ジャン・ポール・サルトルの「嘔吐」で病跡学を考える3

3 作家サルトル

  La nauée「嘔吐」の中から吐きたいメンタルな気持ちを書き出していく。同時に心のありようである人間らしさは、脳の働きによるもので、脳内を動き回り心を左右する神経伝達物質についても説明する。心の状態を左右しているのは、神経伝達物質の種類と量である。
 あの男は、吐き気を待っている。胸がむかついた。吐き気がしたのかと思ったが、そうではない。1917年の冬は、捕虜でもあり、食べ物の事情が非常に悪く、病気になった。私は、病人である。

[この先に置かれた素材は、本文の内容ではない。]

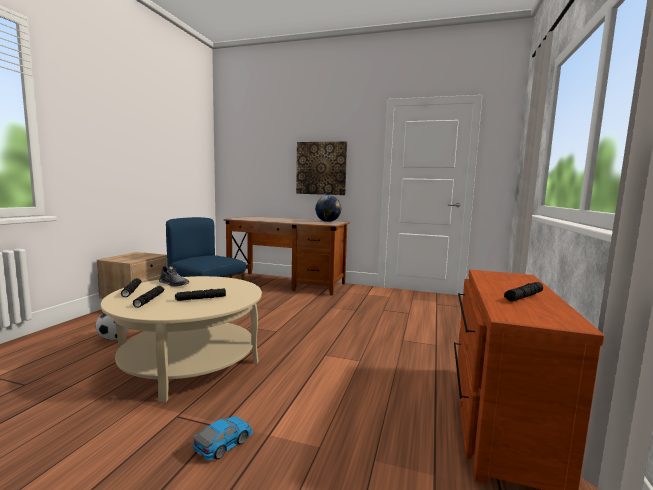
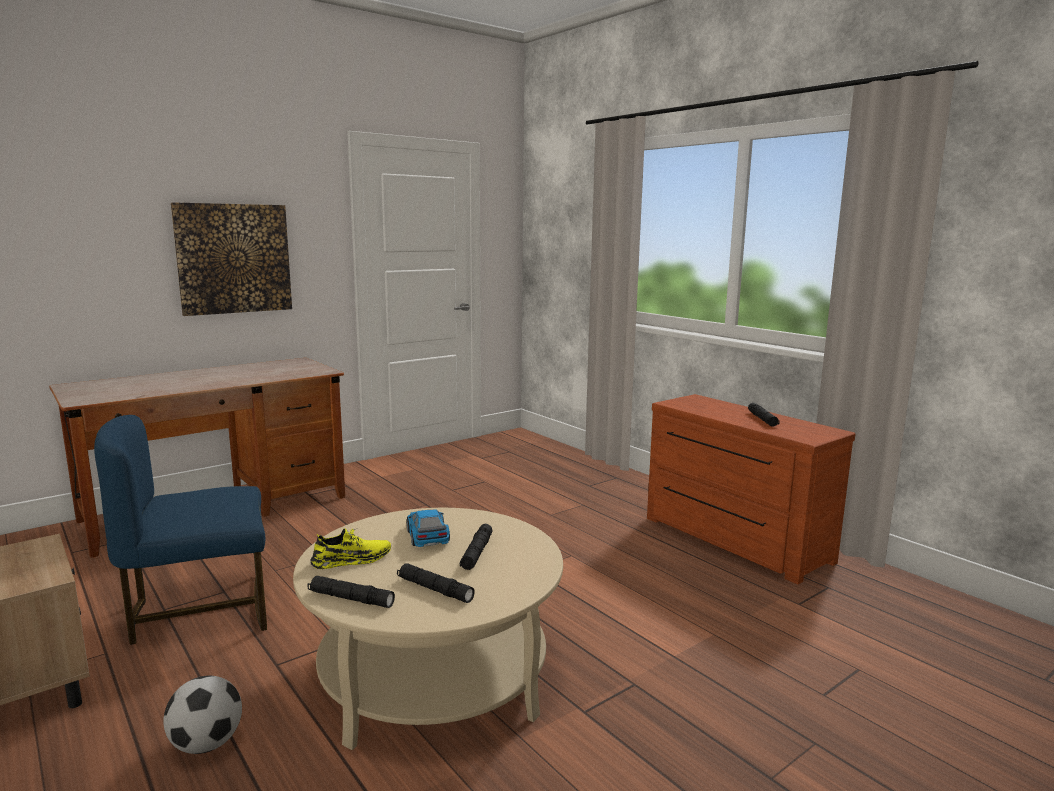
camera: 55 degrees left, 5 degrees up
(173, 283) = (352, 560): grey shoe -> yellow shoe
(224, 443) = (668, 688): toy car -> toy car (427, 535)
(328, 221) = (283, 365): globe -> none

発作が起こる(Une belle crise)。確かに人間はすばらしい存在である。私の頭からつま先まで発作が全身を揺らす(ça me secoue du haut en bas)。一時間前に発作が起こることを知っていたが、認めたくはない(Il y a une heure que je la voyais venir, seulement, je ne voulais pas me l’avouer)。世界が実存することを知っている。吐きたいと思うことが頭を悩ます。
 ここでは、興奮性の神経伝達物質であるノルアドレナリンが分泌している。主な作用は、興奮、覚醒、恐怖、怒り、不安、集中力と関係している。パニック障害の特徴がある症状といえる。
 鉄道員の店で吐き気があり、公園でも別のものが、今日はとびきり強い吐き気があった。
 吐き気は、直ちに離れることはない。私は、吐き気に襲われることはない。吐き気は、病気でも咳込みでもなく、私自身となった。
 実存の鍵とは、吐き気の、つまり私自身の生活の鍵であり(j’avais trouvé la clef de l’Existence, la clef de mes Nausées, de ma propre vie)、これを発見すると、あらゆるものが不条理に行きつく(tout ce que j’ai pu saisir ensuite se ramène à cette absurdité fondamentale)。
 人間の観念は、視覚、嗅覚、味覚からはみ出ている(Ce noir-là, présence amorpha et veule, débordait, de loin, la vue, l’odorat et le gout)。異常な瞬間が来る。身動きもせず、凍りついていると、何か新しいものが現れる。吐き気を理解し、それに精通した。ことばにするのは容易であり、偶然性こそが大切である。実存とは必然でなく、単にそこにあることをいう。実存するものは、出現し、偶然の実存に任せるが、実存するものを演繹することはない。